▶ _JOB_:
Transcribe every entry below line for line, reproducing each character as it stands.

▶ _PROVIDED DATA_:
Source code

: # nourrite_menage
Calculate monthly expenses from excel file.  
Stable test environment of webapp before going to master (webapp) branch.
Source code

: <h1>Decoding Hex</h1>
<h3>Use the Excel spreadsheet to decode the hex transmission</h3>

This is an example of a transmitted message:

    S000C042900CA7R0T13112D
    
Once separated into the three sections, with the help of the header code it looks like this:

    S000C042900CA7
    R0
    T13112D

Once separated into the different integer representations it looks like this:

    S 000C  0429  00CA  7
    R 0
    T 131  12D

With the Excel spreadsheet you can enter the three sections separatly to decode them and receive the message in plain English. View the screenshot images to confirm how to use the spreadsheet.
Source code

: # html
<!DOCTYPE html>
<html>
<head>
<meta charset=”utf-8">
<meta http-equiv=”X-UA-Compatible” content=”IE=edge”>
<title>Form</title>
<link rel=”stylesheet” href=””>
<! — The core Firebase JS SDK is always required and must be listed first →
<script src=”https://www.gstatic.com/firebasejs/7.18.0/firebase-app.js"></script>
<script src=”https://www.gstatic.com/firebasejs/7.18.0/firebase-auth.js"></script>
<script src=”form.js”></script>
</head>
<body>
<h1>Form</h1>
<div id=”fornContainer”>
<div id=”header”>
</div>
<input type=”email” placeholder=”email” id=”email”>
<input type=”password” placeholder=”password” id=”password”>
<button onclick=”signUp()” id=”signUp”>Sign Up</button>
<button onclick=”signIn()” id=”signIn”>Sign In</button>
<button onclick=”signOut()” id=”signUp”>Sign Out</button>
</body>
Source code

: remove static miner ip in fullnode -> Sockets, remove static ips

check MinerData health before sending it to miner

▶ _RESPONSE AREA_:
Source code

: # nourrite_menage
Calculate monthly expenses from excel file.  
Stable test environment of webapp before going to master (webapp) branch.
Source code

: <h1>Decoding Hex</h1>
<h3>Use the Excel spreadsheet to decode the hex transmission</h3>

This is an example of a transmitted message:

    S000C042900CA7R0T13112D
    
Once separated into the three sections, with the help of the header code it looks like this:

    S000C042900CA7
    R0
    T13112D

Once separated into the different integer representations it looks like this:

    S 000C  0429  00CA  7
    R 0
    T 131  12D

With the Excel spreadsheet you can enter the three sections separatly to decode them and receive the message in plain English. View the screenshot images to confirm how to use the spreadsheet.
Source code

: # html
<!DOCTYPE html>
<html>
<head>
<meta charset=”utf-8">
<meta http-equiv=”X-UA-Compatible” content=”IE=edge”>
<title>Form</title>
<link rel=”stylesheet” href=””>
<! — The core Firebase JS SDK is always required and must be listed first →
<script src=”https://www.gstatic.com/firebasejs/7.18.0/firebase-app.js"></script>
<script src=”https://www.gstatic.com/firebasejs/7.18.0/firebase-auth.js"></script>
<script src=”form.js”></script>
</head>
<body>
<h1>Form</h1>
<div id=”fornContainer”>
<div id=”header”>
</div>
<input type=”email” placeholder=”email” id=”email”>
<input type=”password” placeholder=”password” id=”password”>
<button onclick=”signUp()” id=”signUp”>Sign Up</button>
<button onclick=”signIn()” id=”signIn”>Sign In</button>
<button onclick=”signOut()” id=”signUp”>Sign Out</button>
</body>
Source code

: remove static miner ip in fullnode -> Sockets, remove static ips

check MinerData health before sending it to miner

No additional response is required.